これは・・・、昭和初期の日本史をちゃんと勉強した人にとっては当たり前のことかもしれませんが、とてもわかりやすく「いわゆるA級戦犯」と呼ばれた人たちのことを紹介し、当時の国際法で戦争犯罪人として裁かれるべき日本の政治家や軍人は誰一人いない!ということを書いています。
多くの人が入門書として薦めていますが、ぜひ読んでもらいたい一冊だと思います。
参考文献もたくさん紹介され、より正確な事実を調べてみたい方はそれらを参照するのが良いと思います。
主張の要点や主要トピックと感想を書いてみました。
1.東京裁判はマッカーサーが定めたチャーター、いわゆる事後法で戦争犯罪を勝手に規定したものに基づいて開催された。
事後法で裁くことなどできない。つまり、戦勝国によるリンチのようなものである。
2.人道的・道義的な問題はあるにせよ、戦争そのものは犯罪とされていない。それを犯罪とする法が存在しないから。ただし、WW'Tの反省から、「戦時国際法」で「交戦法規」が定められた。そこでは、戦闘に無関係な民間人の殺戮、不必要な苦痛を与える残虐兵器の使用、軍事目標以外の攻撃などを禁じている。これに基づけば、戦勝国のアメリカによる原爆投下はあきらかに「交戦法規」に違反していることが明確だといえるが、実際に裁かれたのは敗戦国のみ。
当時、戦犯とされた日本人たちが裁かれる法的根拠はない。
3.ヒトラーのような独裁者のイメージを持っている人も多い(と思う)東条英機内閣は、そもそも天皇の意思を受けて戦争を防ぐために組閣された内閣であり、本人も積極的に総理大臣になろうとする意思も野望もなかった。

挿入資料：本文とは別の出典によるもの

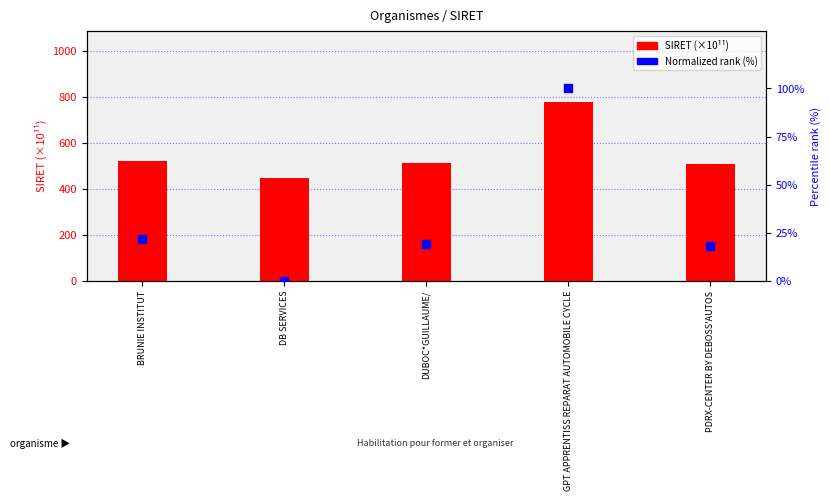

Is the value of Normalized rank (%) at DB SERVICES greater than the value of SIRET (×10¹¹) at DUBOC*GUILLAUME/?

No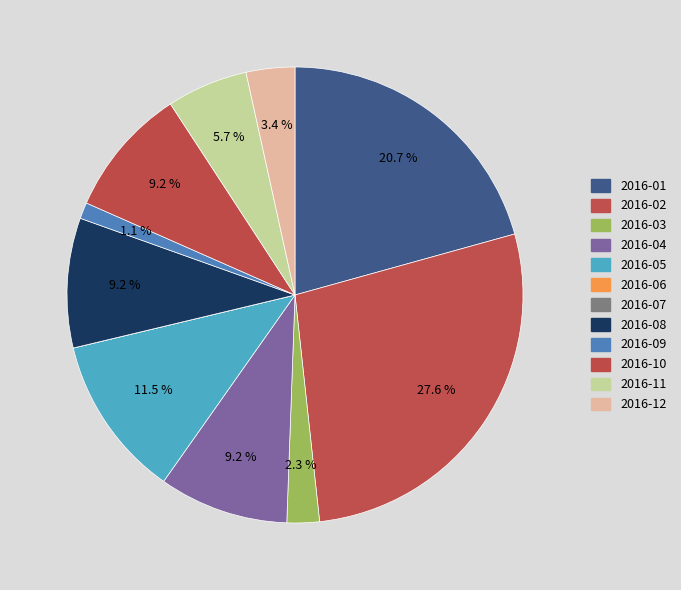

How many slices are in this pie chart?

12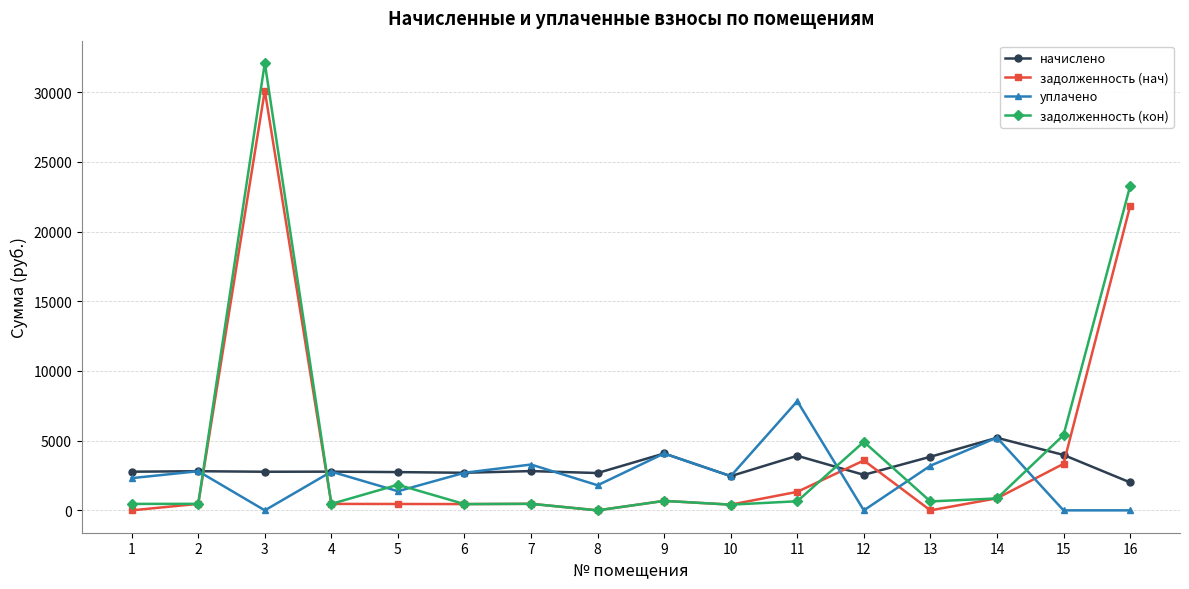

True or false: задолженность (кон) has more than 1 points higher than both neighbors.

True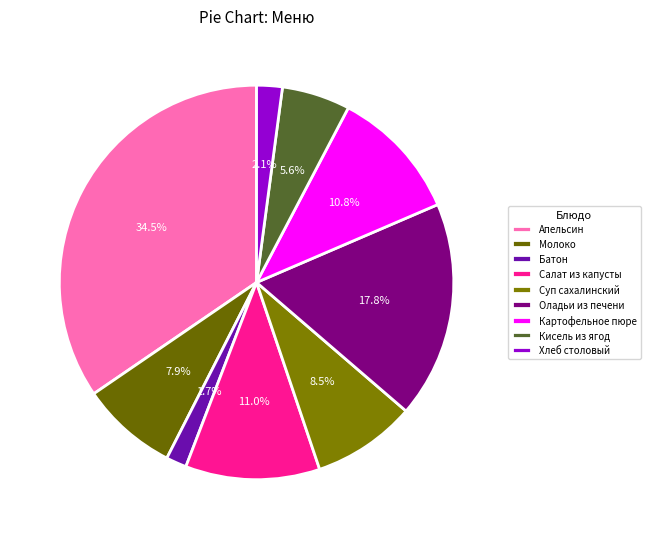

Between Апельсин and Молоко, which is larger?

Апельсин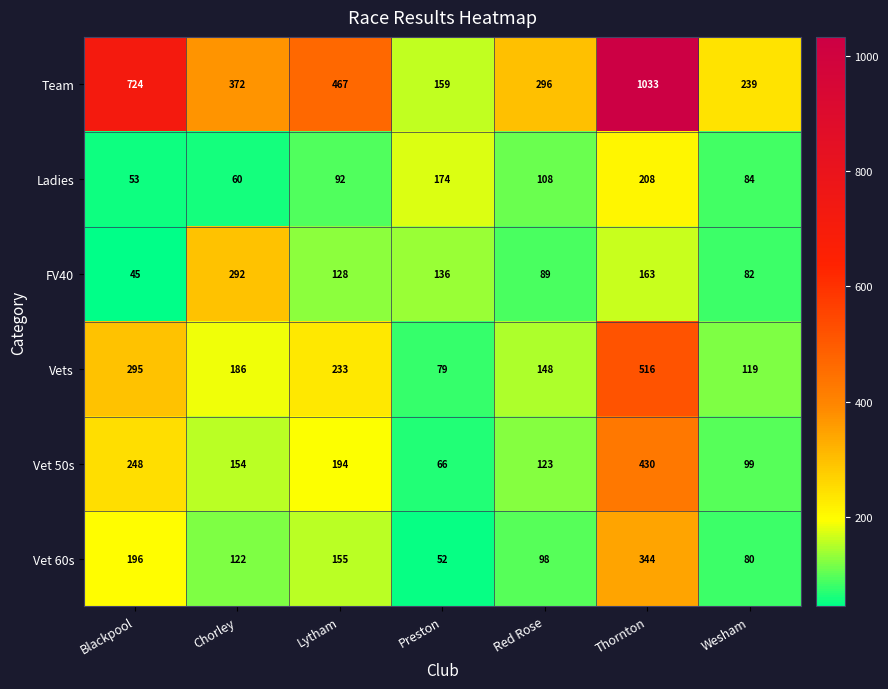

Is the value of Vet 50s at Chorley greater than the value of Ladies at Lytham?

Yes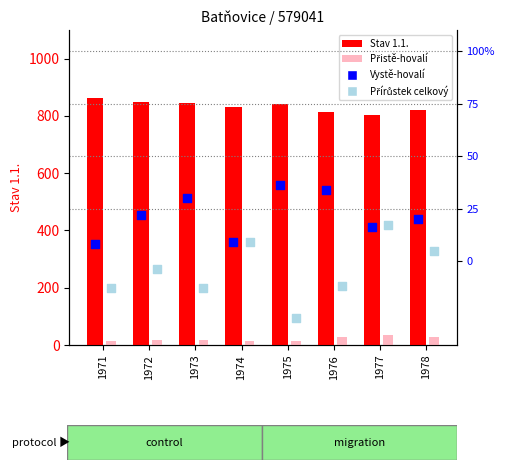

Which series has the largest Y range (max minus min)?

Stav 1.1.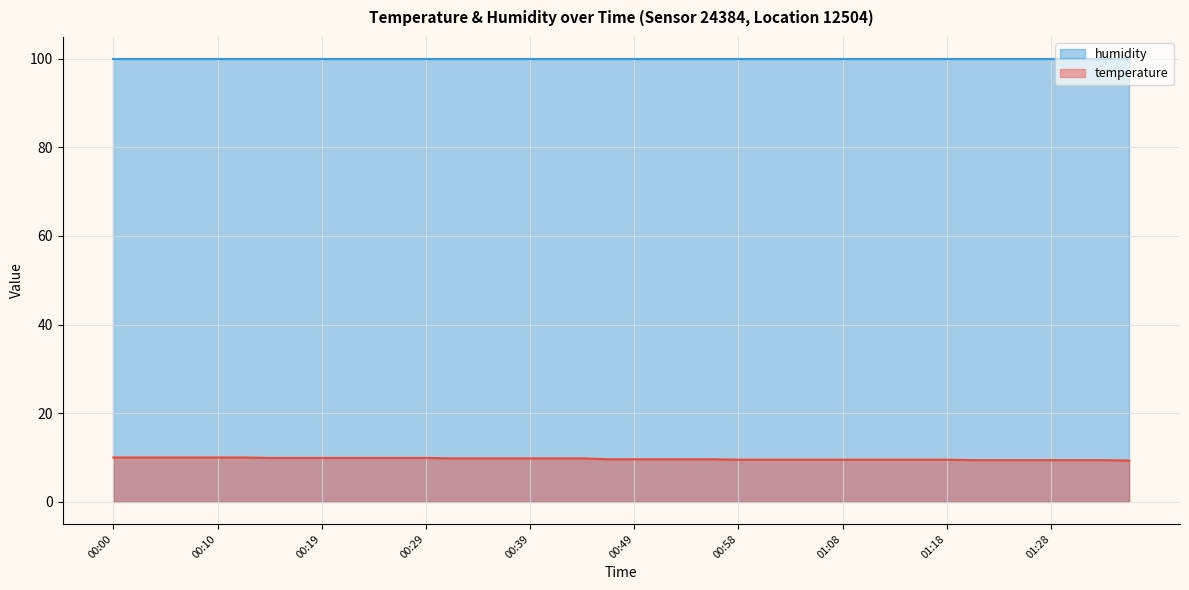

Rank the categories by value from highest to lowest.

00:00, 00:02, 00:05, 00:07, 00:10, 00:12, 00:15, 00:17, 00:19, 00:22, 00:24, 00:27, 00:29, 00:32, 00:34, 00:36, 00:39, 00:41, 00:44, 00:46, 00:49, 00:51, 00:53, 00:56, 00:58, 01:01, 01:03, 01:06, 01:08, 01:10, 01:13, 01:15, 01:18, 01:20, 01:23, 01:25, 01:28, 01:30, 01:33, 01:35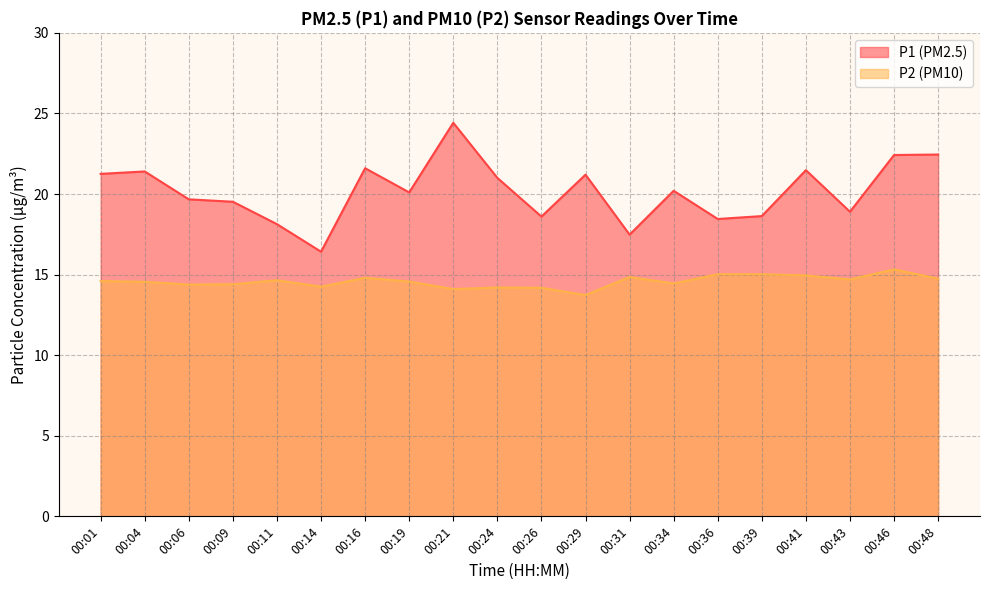

Reading left to right, what are all the values shown in this chart?

P1: 00:01=21.2	00:04=21.4	00:06=19.7	00:09=19.5	00:11=18.1	00:14=16.4	00:16=21.6	00:19=20.1	00:21=24.4	00:24=21.0	00:26=18.6	00:29=21.2	00:31=17.5	00:34=20.2	00:36=18.4	00:39=18.6	00:41=21.5	00:43=18.9	00:46=22.4	00:48=22.4
P2: 00:01=14.6	00:04=14.6	00:06=14.4	00:09=14.4	00:11=14.7	00:14=14.2	00:16=14.8	00:19=14.6	00:21=14.1	00:24=14.2	00:26=14.2	00:29=13.7	00:31=14.8	00:34=14.4	00:36=15.0	00:39=15.0	00:41=14.9	00:43=14.7	00:46=15.3	00:48=14.8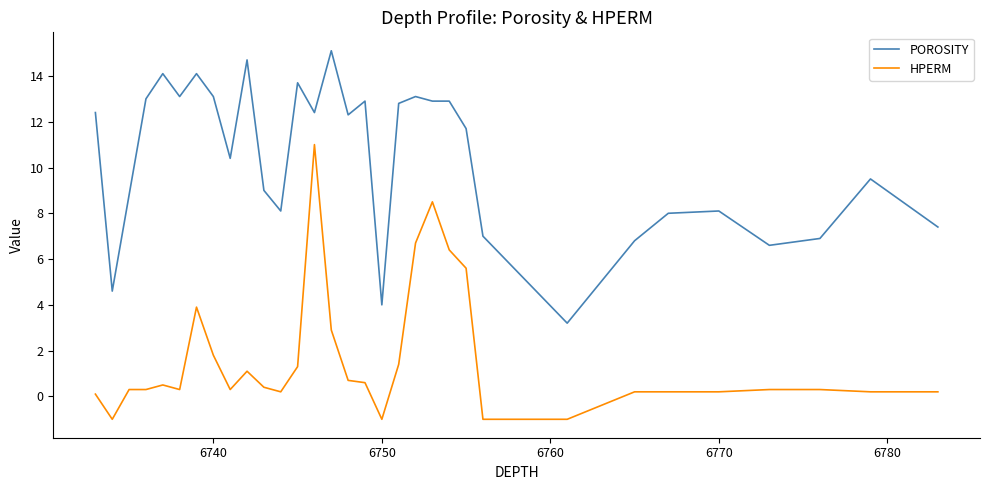

What is the difference between the maximum and minimum values in the POROSITY series?

11.9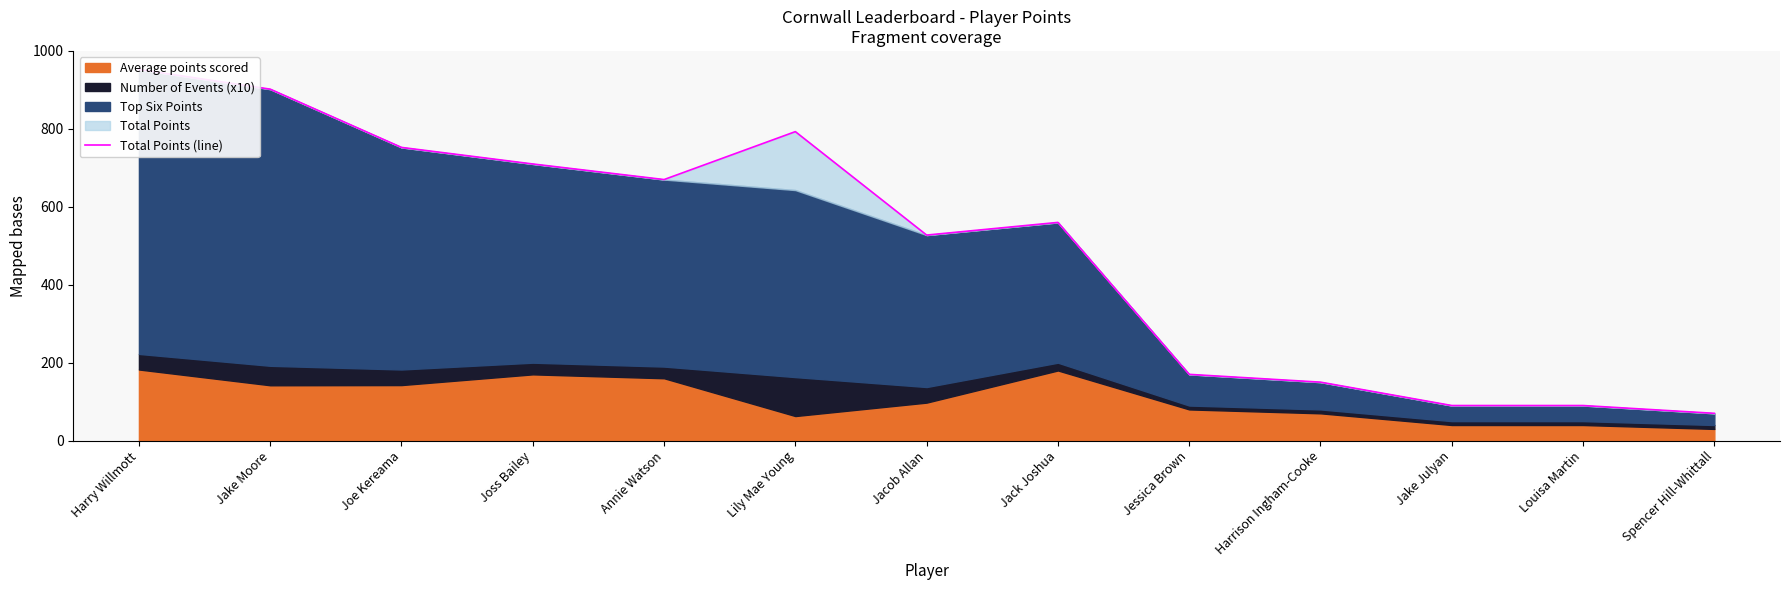

True or false: the data has more than 2 interior local peaks.

False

4.戦犯とされた政治家の多くも戦争を防ぐための努力や交渉を必死で続けていた。ただ、アメリカからは全面降伏を迫るに等しいハルノートを日本は突きつけられたため、開戦を避けることは非常に困難だった。
(おそらく、誰が内閣を担当していたとしても。。)
5.当時の国際法に従い、事実関係に基づく判決文を提示したのはインドのラダ・ビノード・パールという判事。
彼は法的根拠に基づかないこの裁判の前提を疑い、裁かれる理由のない政治家たちを全員無罪とした。
※ これは小林よしのり氏の解釈であるが、パール判事は欧米列強に武力対抗した日本を肯定していたかのような表現がある。しかし、実際にはパール判事は欧米諸国の帝国主義を真似た日本やバターン行進などの日本の所業をすべて肯定していたわけではなく、あくまで、第二次世界大戦前の世界にはそういった「過ち」を法で裁くことはできないとしていたにすぎない。パール判事が無抵抗運動で独立を勝ち取ったガンジーを尊敬していたという点からも、この解釈は裏付けられると思うが、本書からはパール判事が日本の侵略行為(と書くと語弊があるが)を全て肯定的に捕らえているかのような伝え方が感じられる。トーンの問題かと思うが、パール判事の態度を正確に伝えるのであれば、この点にもしっかり触れるべきであろう。
(*ガンジーへの尊敬の念は息子も証言しているし、「パール判事の日本無罪論」(田中正明著)の第一部にもそれに関係する記述が見られる。)
所感:
事実関係を正しく検証することの重要さを改めて感じると同時に、そういう歴史教育をしていないことのおかしさに憤りを覚えます。
(本当のことをいえば、本書すら鵜呑みせずにパール判事が調べたような資料を分析・理解するのが理想なのでしょうが。。)
著者の情報ソースが史実に忠実なものだということを信じて考えると、純粋に和平のことを考えて行動していた人が、冤罪で死刑にされたということがとても悲しいことに思えました。
その多くは、戦争を止められなかったことの政治的立場上の責任を感じていたために潔く死刑判決を受け入れたということですが、それが余計に残念ですね。